DATA PROVIDED
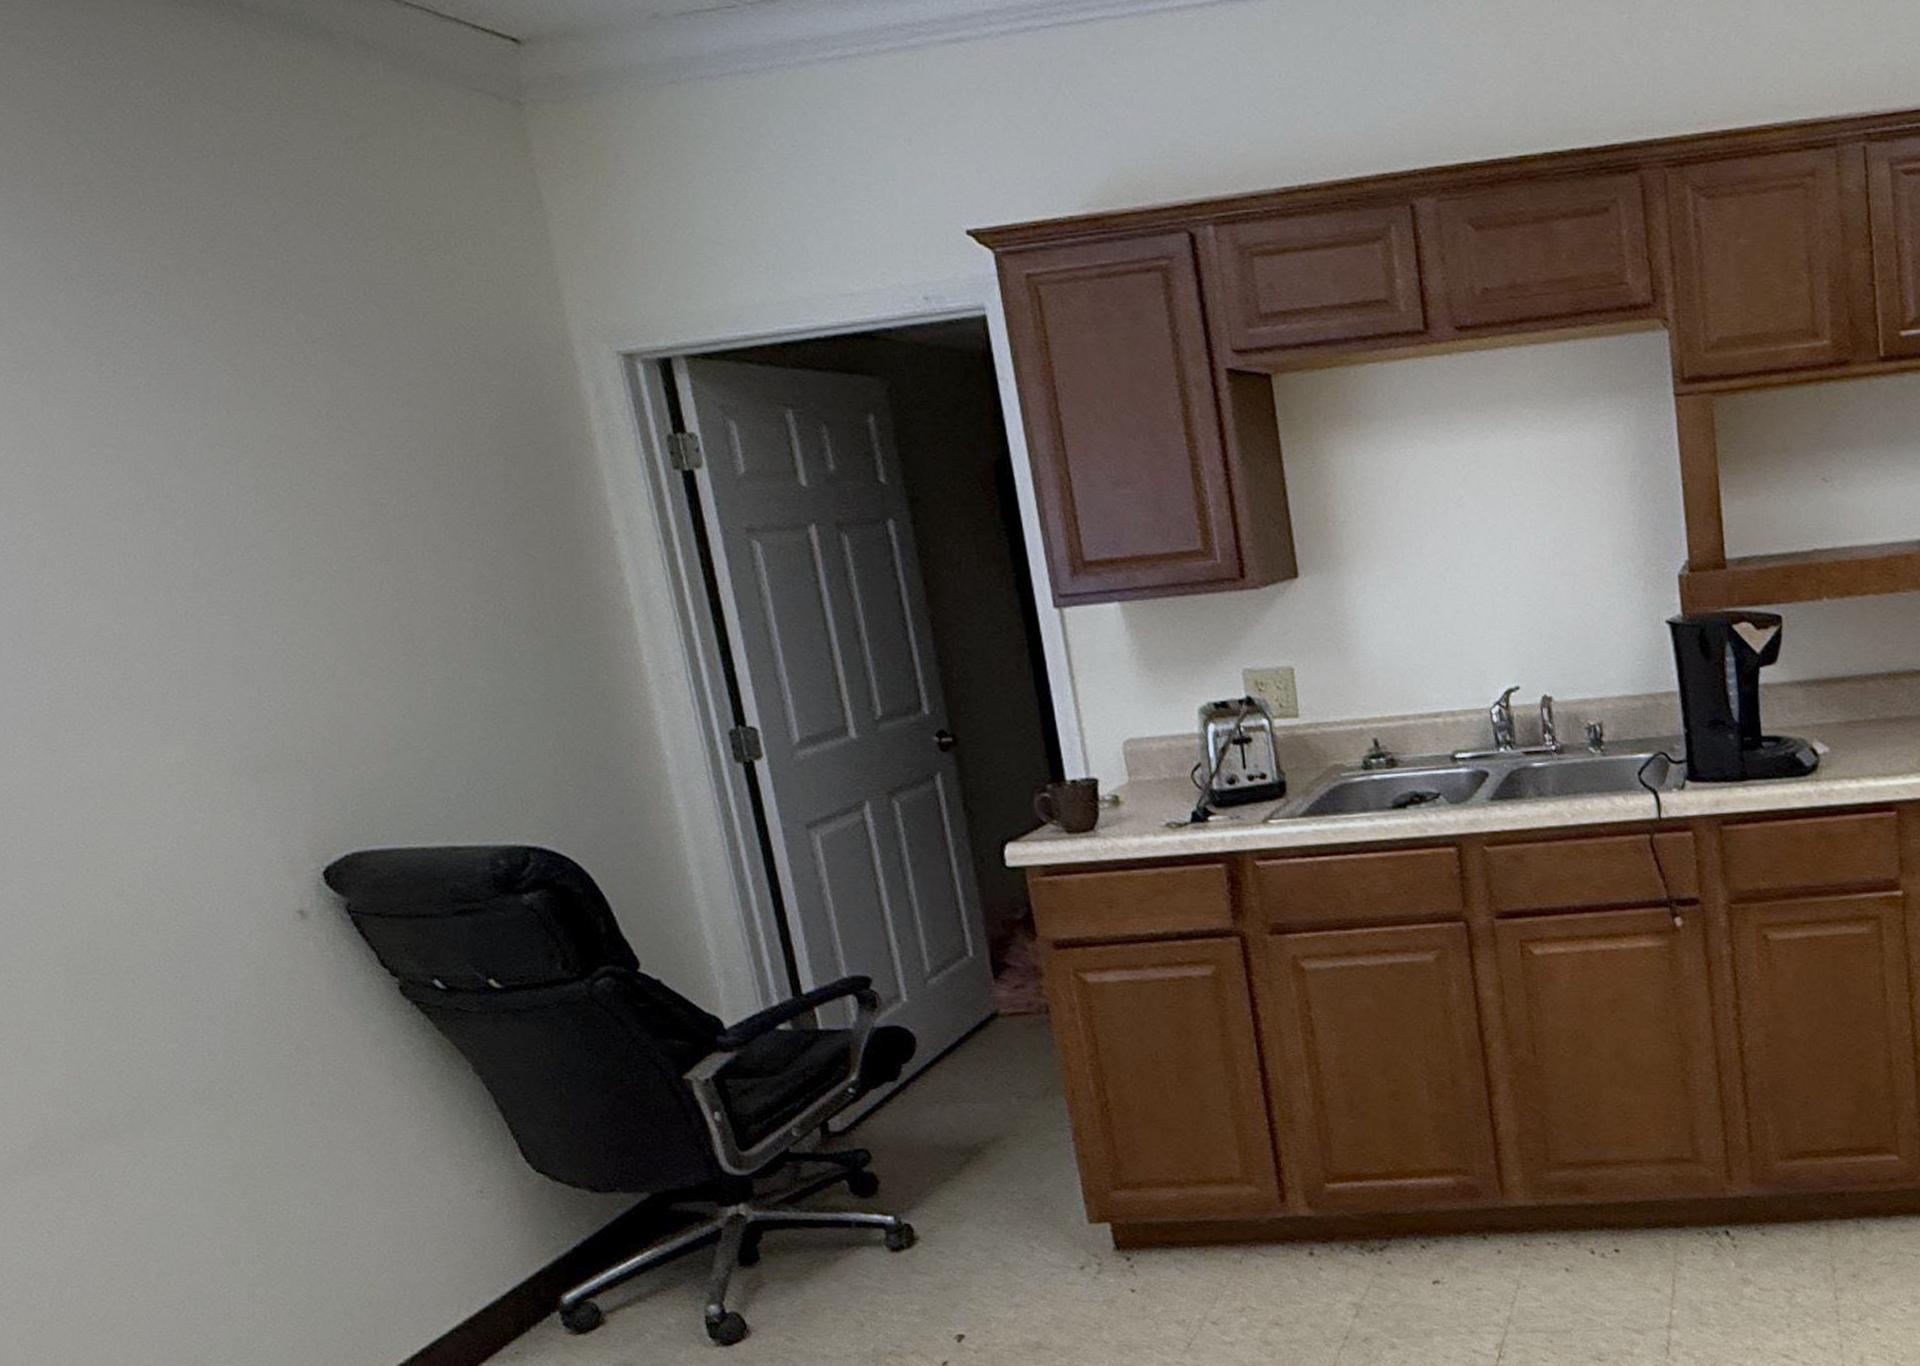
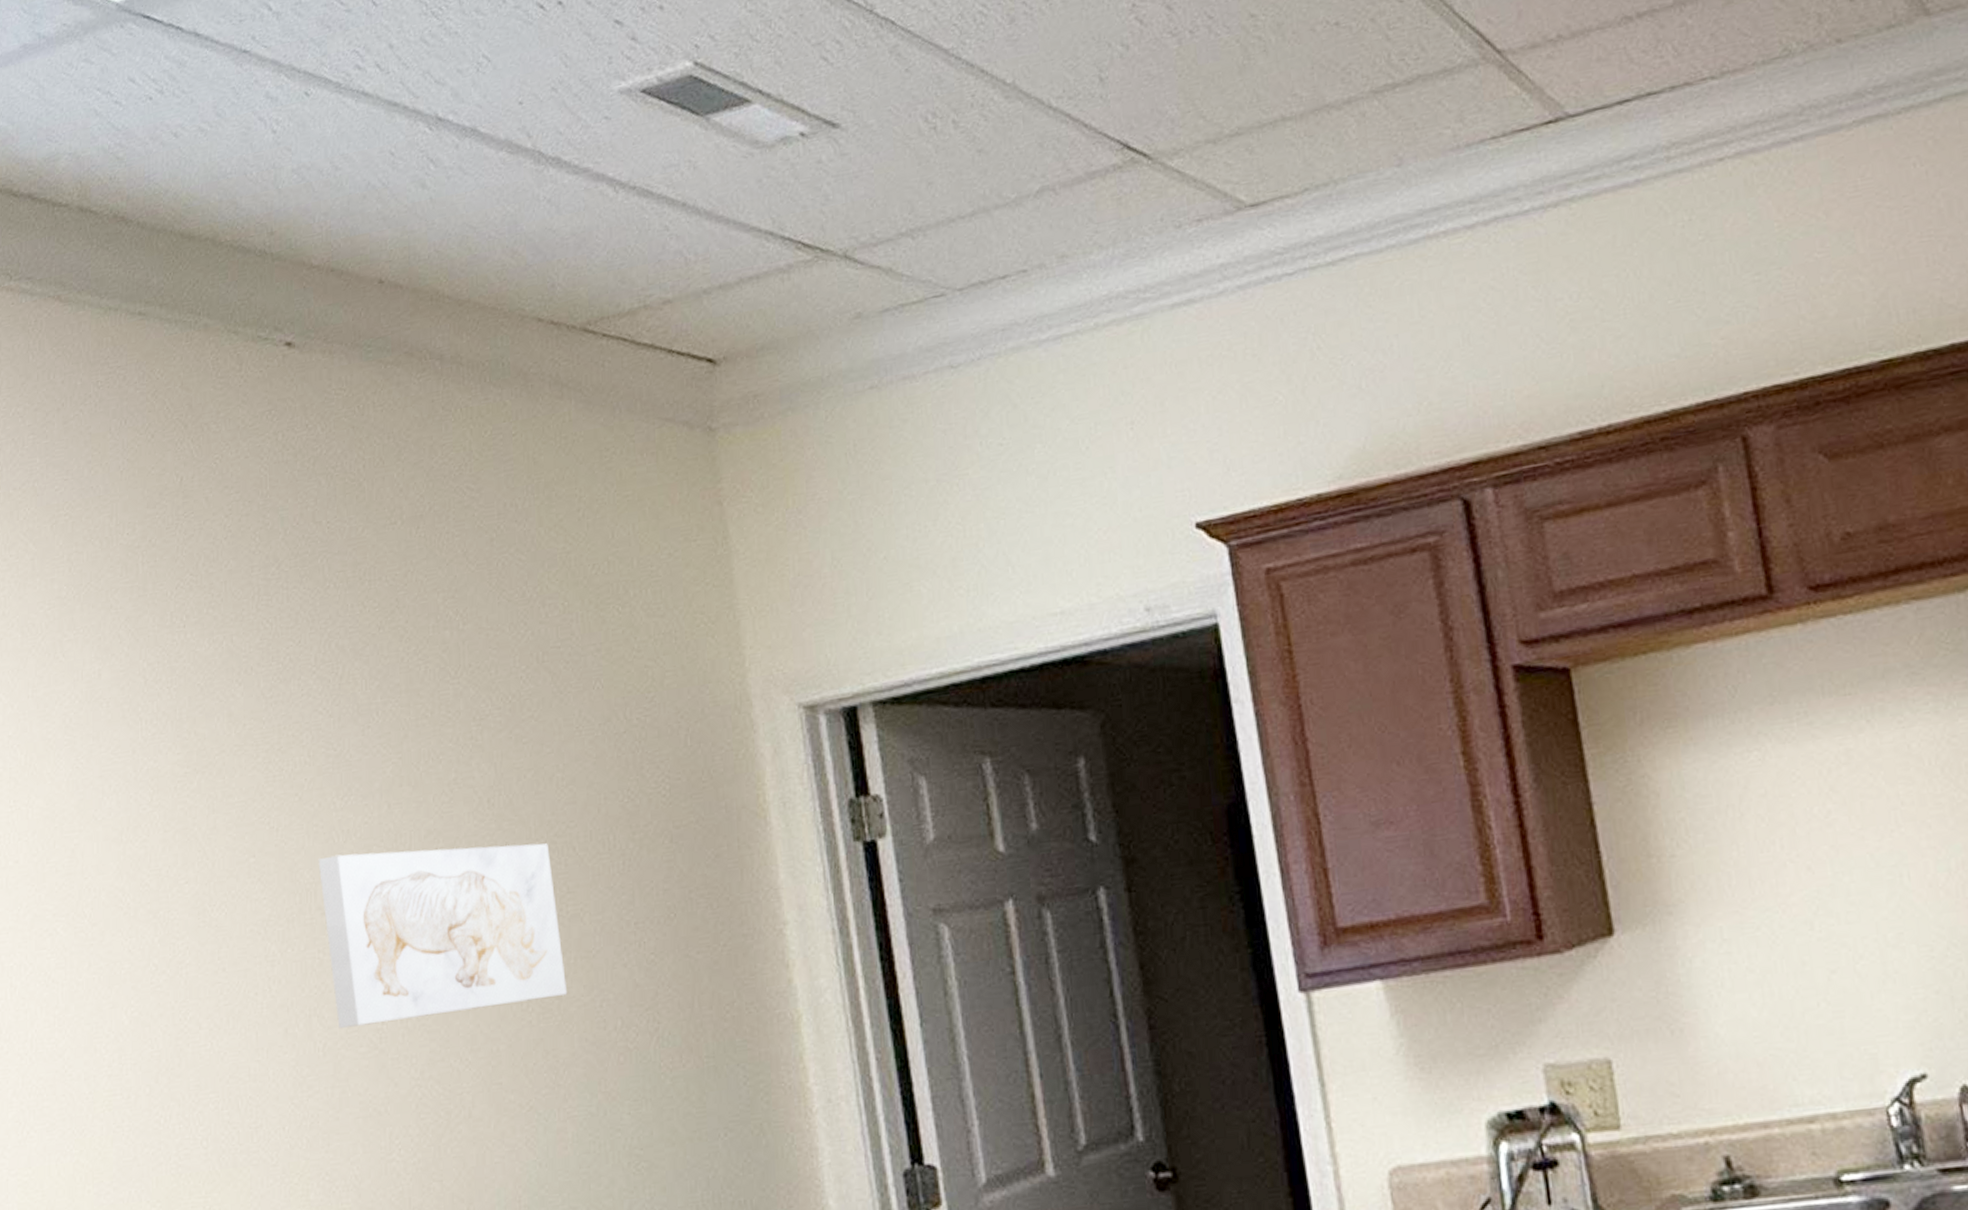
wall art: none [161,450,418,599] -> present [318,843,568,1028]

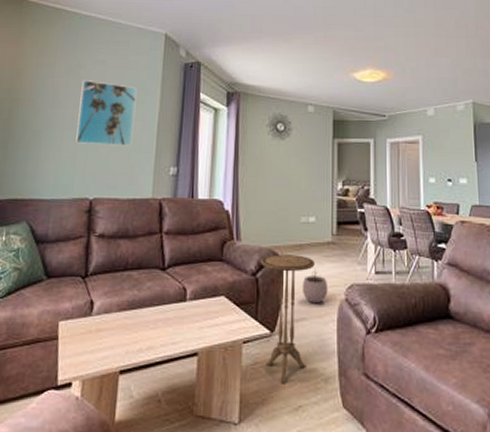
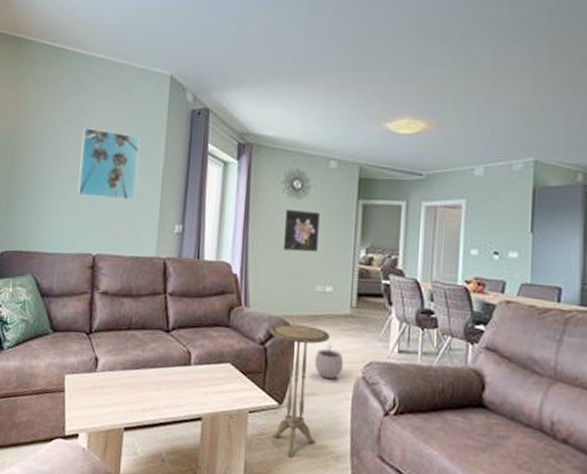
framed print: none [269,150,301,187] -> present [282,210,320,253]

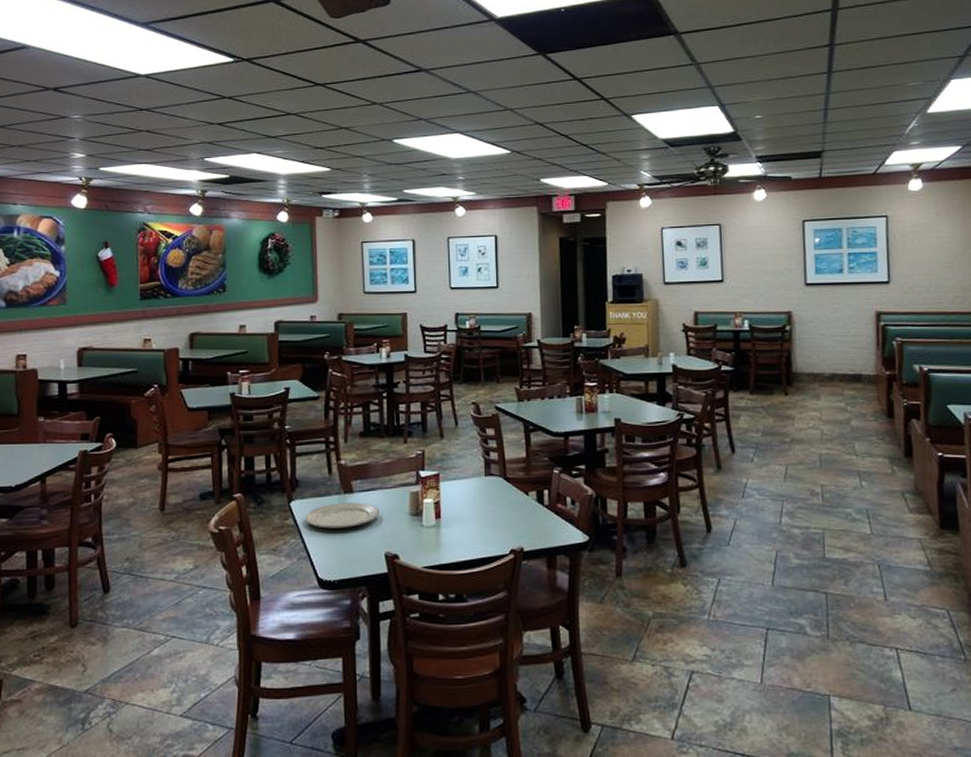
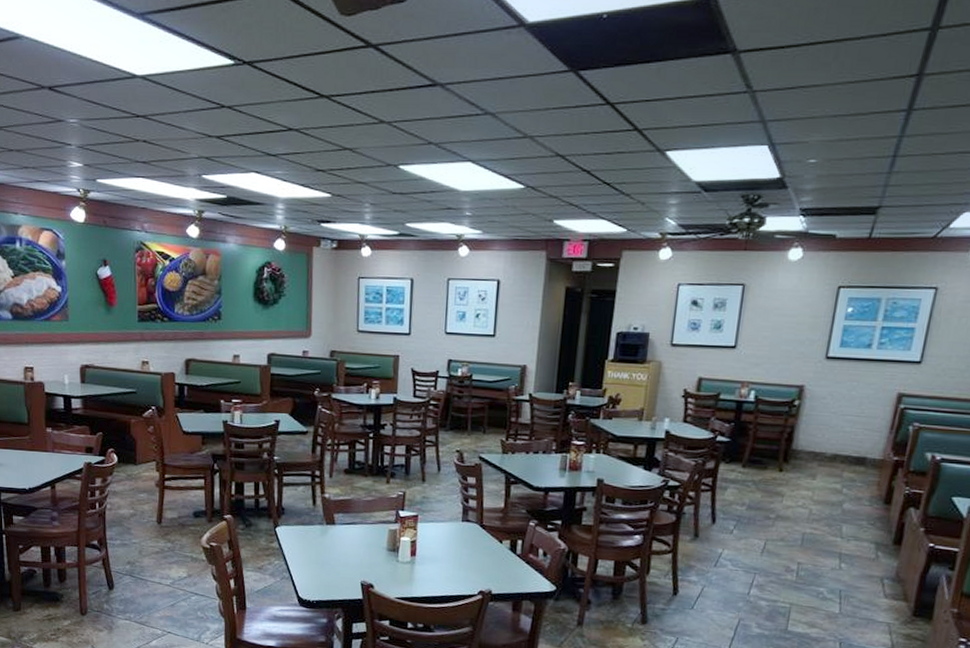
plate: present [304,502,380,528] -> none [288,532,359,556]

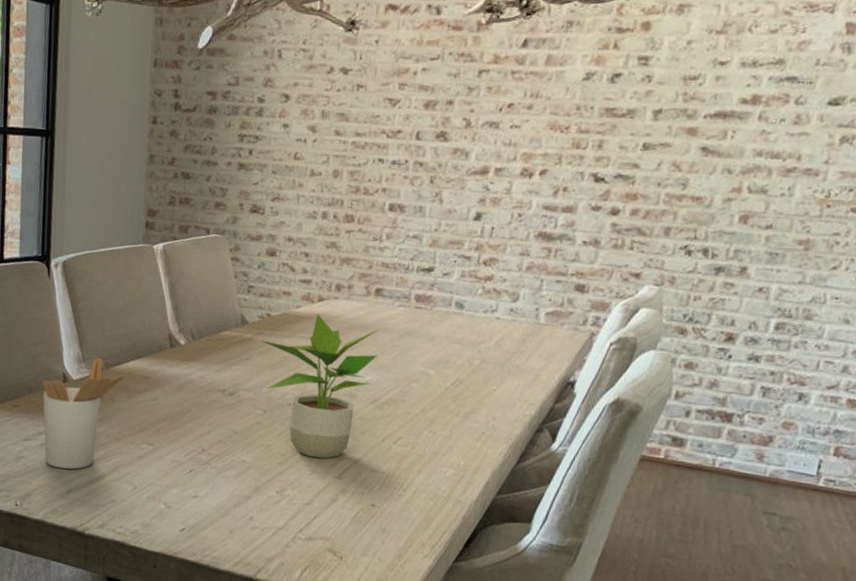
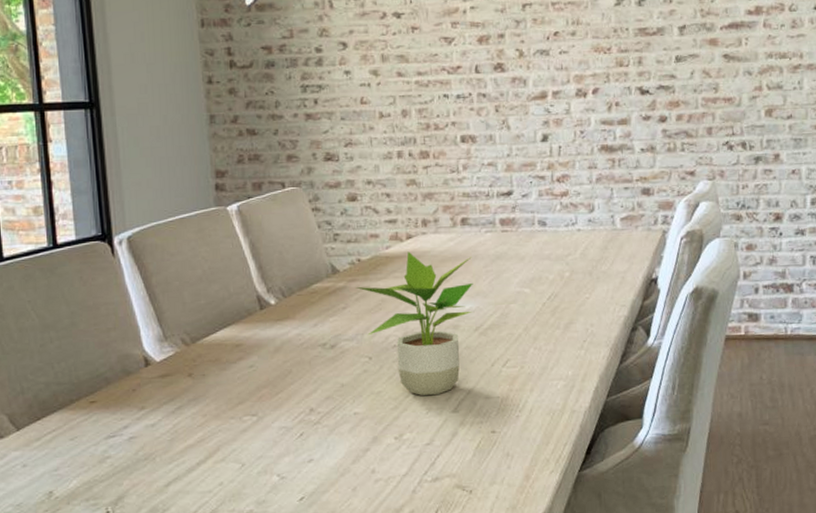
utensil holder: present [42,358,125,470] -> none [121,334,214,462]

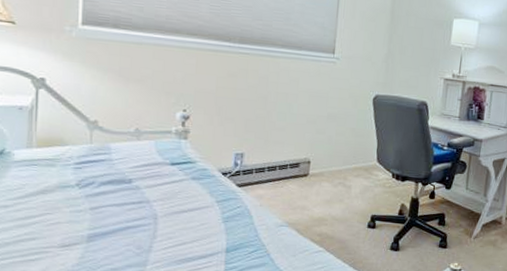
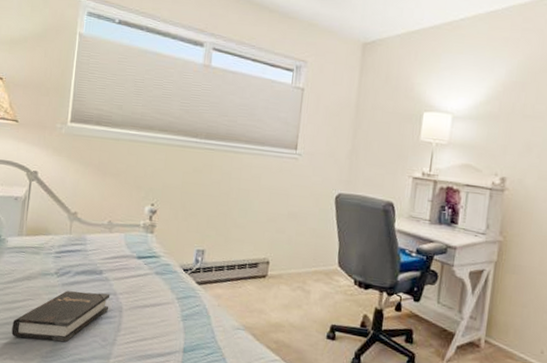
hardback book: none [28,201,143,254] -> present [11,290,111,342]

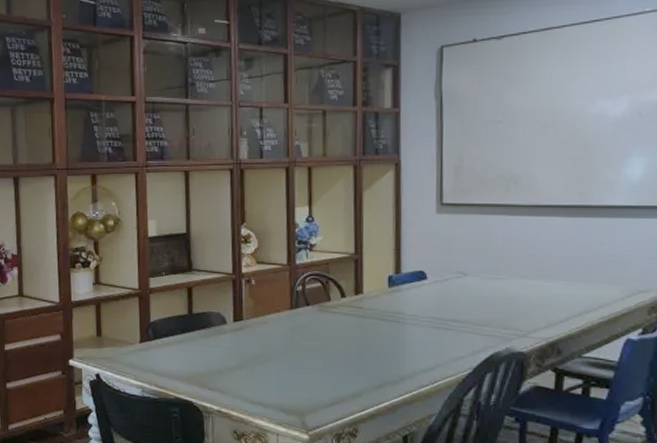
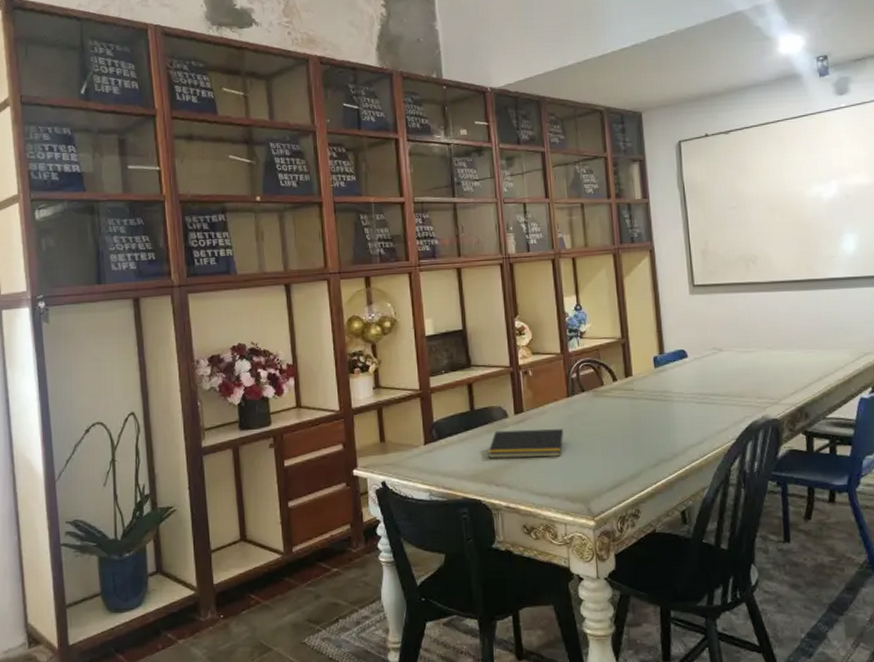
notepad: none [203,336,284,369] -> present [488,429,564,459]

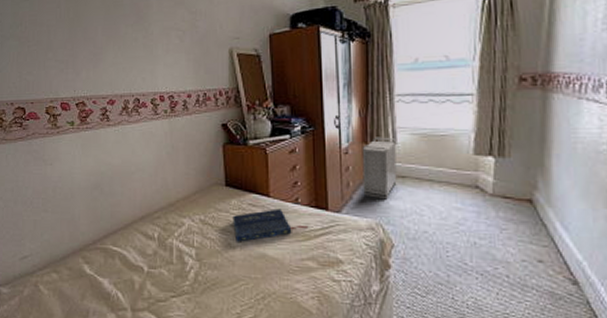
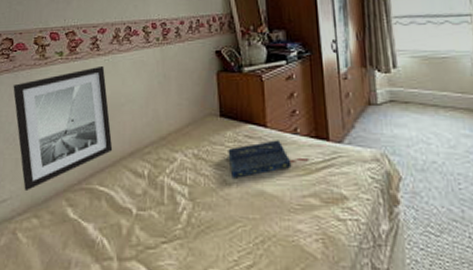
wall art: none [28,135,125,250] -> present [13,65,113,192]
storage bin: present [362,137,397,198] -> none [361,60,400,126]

TASK DIRECTIONS
Give the data again exactly as written, with all pictures left out.

REPLY
wall art: none [161,450,418,599] -> present [318,843,568,1028]

framed print: none [269,150,301,187] -> present [282,210,320,253]

plate: present [304,502,380,528] -> none [288,532,359,556]

utensil holder: present [42,358,125,470] -> none [121,334,214,462]

hardback book: none [28,201,143,254] -> present [11,290,111,342]

notepad: none [203,336,284,369] -> present [488,429,564,459]

wall art: none [28,135,125,250] -> present [13,65,113,192]
storage bin: present [362,137,397,198] -> none [361,60,400,126]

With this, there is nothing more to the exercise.